Exports of men’s and boys’ garments under HS code 6203 stood at 271 million dollars. Last year, these were 289 million dollars, showing a decline of 6 percent.

Exports of petroleum oils and oils obtained from bituminous minerals increased sharply. Shipments rose to 222 million dollars, compared with 31 million dollars last year, marking a surge of 618 percent.


Food-related exports decline sharply

Rice exports dropped to 163 million dollars from 367 million dollars last year, marking a fall of 56 percent.

Exports of oilseeds under HS code 1207 fell to 34 million dollars. Last year, these were 95 million dollars, showing a decline of 64 percent.

Exports of meat of bovine animals rose slightly to 34 million dollars, compared with 33 million dollars last year.

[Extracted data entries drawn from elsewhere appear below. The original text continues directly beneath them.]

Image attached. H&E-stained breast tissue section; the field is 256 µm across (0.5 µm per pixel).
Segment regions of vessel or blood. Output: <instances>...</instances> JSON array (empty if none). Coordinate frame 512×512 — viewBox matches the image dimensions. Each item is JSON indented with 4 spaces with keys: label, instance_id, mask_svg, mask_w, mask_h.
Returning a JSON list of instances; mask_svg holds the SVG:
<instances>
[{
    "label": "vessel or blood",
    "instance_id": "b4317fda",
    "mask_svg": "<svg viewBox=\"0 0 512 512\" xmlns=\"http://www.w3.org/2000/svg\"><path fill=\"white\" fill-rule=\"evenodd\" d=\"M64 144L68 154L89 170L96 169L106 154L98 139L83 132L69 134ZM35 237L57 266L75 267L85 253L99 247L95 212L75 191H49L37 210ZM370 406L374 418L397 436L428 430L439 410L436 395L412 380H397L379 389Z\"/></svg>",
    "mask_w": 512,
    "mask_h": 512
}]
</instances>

Value-added textile categories show mixed patterns

Exports of jerseys, pullovers and cardigans totaled 92 million dollars. Last year, these were 89 million dollars, showing an increase of 3 percent.

T-shirt exports reached 71 million dollars, slightly above the 70 million dollars recorded last year.

Exports of women’s and girls’ suits and jackets rose to 63 million dollars, up from 38 million dollars last year, reflecting an increase of 67 percent.

Hosiery exports under HS code 6115 reached 55 million dollars, compared with 56 million dollars last year. This shows a marginal decline.

Exports of cotton yarn and related items recorded a slight decrease.


July–October: Bed linen remains top export commodity

During July–October, bed linen remained Pakistan’s largest export commodity. Shipments totaled 1,580 million dollars, compared with 1,501 million dollars last year, showing a rise of 5 percent.

Exports of men’s and boys’ garments under HS code 6203 reached 1,051 million dollars. Last year, these were 1,087 million dollars, showing a decline of 3 percent.

Rice exports amounted to 590 million dollars. Last year, these were 1,074 million dollars, showing a decline of 45 percent.


Petroleum and value-added textiles show strong gains

Exports of petroleum oils and refined products increased to 327 million dollars during July–October. Last year, these were 147 million dollars, showing a rise of 123 percent.

Several value-added textile categories also showed growth:

  • Jerseys and pullovers: 378 million dollars (up from 334 million dollars, +13%)

  • T-shirts: 257 million dollars (up from 245 million dollars, +5%)

  • Socks and hosiery under HS code 6115: 240 million dollars (up from 212 million dollars, +13%)

  • Women’s and girls’ suits and jackets under HS code 6204: 239 million dollars (up from 144 million dollars, +66%)


Growth in engineering, cement and fruit exports

Exports of medical and surgical instruments under HS code 9018 rose slightly to 154 million dollars, compared with 150 million dollars last year.

Cement exports reached 135 million dollars. Last year, these were 105 million dollars, showing an increase of 29 percent.

Fruit exports under HS code 804 rose to 102 million dollars, compared with 87 million dollars last year, showing an increase of 17 percent.


Overall performance remains mixed

The figures reflect varied export trends across sectors during both October and the broader July–October period, with some categories strengthening while others lost momentum.